[Start of Attachment]

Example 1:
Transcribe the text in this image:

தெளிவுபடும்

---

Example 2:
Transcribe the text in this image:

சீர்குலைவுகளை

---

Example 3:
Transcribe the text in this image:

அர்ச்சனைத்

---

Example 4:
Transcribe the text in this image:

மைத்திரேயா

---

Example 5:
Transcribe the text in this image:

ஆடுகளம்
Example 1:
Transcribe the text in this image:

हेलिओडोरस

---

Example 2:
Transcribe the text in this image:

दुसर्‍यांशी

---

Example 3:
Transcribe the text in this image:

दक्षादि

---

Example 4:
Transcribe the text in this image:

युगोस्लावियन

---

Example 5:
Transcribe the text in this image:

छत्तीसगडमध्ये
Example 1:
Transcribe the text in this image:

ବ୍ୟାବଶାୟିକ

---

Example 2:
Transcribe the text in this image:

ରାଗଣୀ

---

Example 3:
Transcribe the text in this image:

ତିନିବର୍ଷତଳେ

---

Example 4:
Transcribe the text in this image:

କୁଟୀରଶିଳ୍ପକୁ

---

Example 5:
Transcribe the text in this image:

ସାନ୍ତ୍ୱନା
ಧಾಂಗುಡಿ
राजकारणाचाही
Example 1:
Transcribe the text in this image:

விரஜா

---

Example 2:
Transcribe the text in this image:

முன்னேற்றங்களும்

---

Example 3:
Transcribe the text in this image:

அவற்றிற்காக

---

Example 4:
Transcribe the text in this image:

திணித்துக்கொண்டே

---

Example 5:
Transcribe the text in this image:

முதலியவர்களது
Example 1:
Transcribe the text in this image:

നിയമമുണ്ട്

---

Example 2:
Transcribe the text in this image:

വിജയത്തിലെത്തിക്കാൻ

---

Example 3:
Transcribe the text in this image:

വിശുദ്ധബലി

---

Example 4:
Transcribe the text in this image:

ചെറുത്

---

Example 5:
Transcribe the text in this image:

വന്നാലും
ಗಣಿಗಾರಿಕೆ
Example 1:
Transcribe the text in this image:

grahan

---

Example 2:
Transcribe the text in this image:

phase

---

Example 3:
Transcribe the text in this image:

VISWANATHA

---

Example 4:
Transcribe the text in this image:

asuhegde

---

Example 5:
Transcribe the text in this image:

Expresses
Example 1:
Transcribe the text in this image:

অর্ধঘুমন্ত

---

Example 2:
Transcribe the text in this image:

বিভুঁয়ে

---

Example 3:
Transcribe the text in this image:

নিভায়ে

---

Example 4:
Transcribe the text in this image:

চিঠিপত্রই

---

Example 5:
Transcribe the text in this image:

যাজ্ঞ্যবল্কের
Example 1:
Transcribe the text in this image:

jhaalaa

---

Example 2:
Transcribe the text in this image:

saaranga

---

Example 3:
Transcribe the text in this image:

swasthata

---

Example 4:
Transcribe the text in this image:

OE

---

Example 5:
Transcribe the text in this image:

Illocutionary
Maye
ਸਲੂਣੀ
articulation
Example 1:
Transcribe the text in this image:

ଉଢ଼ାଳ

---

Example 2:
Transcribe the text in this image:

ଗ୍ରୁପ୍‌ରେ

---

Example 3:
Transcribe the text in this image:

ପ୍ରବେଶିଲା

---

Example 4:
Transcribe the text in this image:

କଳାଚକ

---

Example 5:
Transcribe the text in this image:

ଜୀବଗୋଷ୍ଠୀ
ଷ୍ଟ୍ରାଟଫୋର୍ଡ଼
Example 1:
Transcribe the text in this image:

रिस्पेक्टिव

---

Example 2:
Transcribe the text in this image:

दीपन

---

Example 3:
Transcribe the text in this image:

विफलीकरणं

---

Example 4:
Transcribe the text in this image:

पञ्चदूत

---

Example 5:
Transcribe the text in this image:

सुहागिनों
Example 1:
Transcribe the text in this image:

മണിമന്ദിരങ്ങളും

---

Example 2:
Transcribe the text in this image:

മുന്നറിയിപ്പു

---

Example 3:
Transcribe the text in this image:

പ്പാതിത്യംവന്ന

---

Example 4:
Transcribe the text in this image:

[End of Attachment]

__Exercise brief__: Give the material above back in full, exactly as written.

__Completed task__:
Example 1:
Transcribe the text in this image:

தெளிவுபடும்

---

Example 2:
Transcribe the text in this image:

சீர்குலைவுகளை

---

Example 3:
Transcribe the text in this image:

அர்ச்சனைத்

---

Example 4:
Transcribe the text in this image:

மைத்திரேயா

---

Example 5:
Transcribe the text in this image:

ஆடுகளம்
Example 1:
Transcribe the text in this image:

हेलिओडोरस

---

Example 2:
Transcribe the text in this image:

दुसर्‍यांशी

---

Example 3:
Transcribe the text in this image:

दक्षादि

---

Example 4:
Transcribe the text in this image:

युगोस्लावियन

---

Example 5:
Transcribe the text in this image:

छत्तीसगडमध्ये
Example 1:
Transcribe the text in this image:

ବ୍ୟାବଶାୟିକ

---

Example 2:
Transcribe the text in this image:

ରାଗଣୀ

---

Example 3:
Transcribe the text in this image:

ତିନିବର୍ଷତଳେ

---

Example 4:
Transcribe the text in this image:

କୁଟୀରଶିଳ୍ପକୁ

---

Example 5:
Transcribe the text in this image:

ସାନ୍ତ୍ୱନା
ಧಾಂಗುಡಿ
राजकारणाचाही
Example 1:
Transcribe the text in this image:

விரஜா

---

Example 2:
Transcribe the text in this image:

முன்னேற்றங்களும்

---

Example 3:
Transcribe the text in this image:

அவற்றிற்காக

---

Example 4:
Transcribe the text in this image:

திணித்துக்கொண்டே

---

Example 5:
Transcribe the text in this image:

முதலியவர்களது
Example 1:
Transcribe the text in this image:

നിയമമുണ്ട്

---

Example 2:
Transcribe the text in this image:

വിജയത്തിലെത്തിക്കാൻ

---

Example 3:
Transcribe the text in this image:

വിശുദ്ധബലി

---

Example 4:
Transcribe the text in this image:

ചെറുത്

---

Example 5:
Transcribe the text in this image:

വന്നാലും
ಗಣಿಗಾರಿಕೆ
Example 1:
Transcribe the text in this image:

grahan

---

Example 2:
Transcribe the text in this image:

phase

---

Example 3:
Transcribe the text in this image:

VISWANATHA

---

Example 4:
Transcribe the text in this image:

asuhegde

---

Example 5:
Transcribe the text in this image:

Expresses
Example 1:
Transcribe the text in this image:

অর্ধঘুমন্ত

---

Example 2:
Transcribe the text in this image:

বিভুঁয়ে

---

Example 3:
Transcribe the text in this image:

নিভায়ে

---

Example 4:
Transcribe the text in this image:

চিঠিপত্রই

---

Example 5:
Transcribe the text in this image:

যাজ্ঞ্যবল্কের
Example 1:
Transcribe the text in this image:

jhaalaa

---

Example 2:
Transcribe the text in this image:

saaranga

---

Example 3:
Transcribe the text in this image:

swasthata

---

Example 4:
Transcribe the text in this image:

OE

---

Example 5:
Transcribe the text in this image:

Illocutionary
Maye
ਸਲੂਣੀ
articulation
Example 1:
Transcribe the text in this image:

ଉଢ଼ାଳ

---

Example 2:
Transcribe the text in this image:

ଗ୍ରୁପ୍‌ରେ

---

Example 3:
Transcribe the text in this image:

ପ୍ରବେଶିଲା

---

Example 4:
Transcribe the text in this image:

କଳାଚକ

---

Example 5:
Transcribe the text in this image:

ଜୀବଗୋଷ୍ଠୀ
ଷ୍ଟ୍ରାଟଫୋର୍ଡ଼
Example 1:
Transcribe the text in this image:

रिस्पेक्टिव

---

Example 2:
Transcribe the text in this image:

दीपन

---

Example 3:
Transcribe the text in this image:

विफलीकरणं

---

Example 4:
Transcribe the text in this image:

पञ्चदूत

---

Example 5:
Transcribe the text in this image:

सुहागिनों
Example 1:
Transcribe the text in this image:

മണിമന്ദിരങ്ങളും

---

Example 2:
Transcribe the text in this image:

മുന്നറിയിപ്പു

---

Example 3:
Transcribe the text in this image:

പ്പാതിത്യംവന്ന

---

Example 4:
Transcribe the text in this image:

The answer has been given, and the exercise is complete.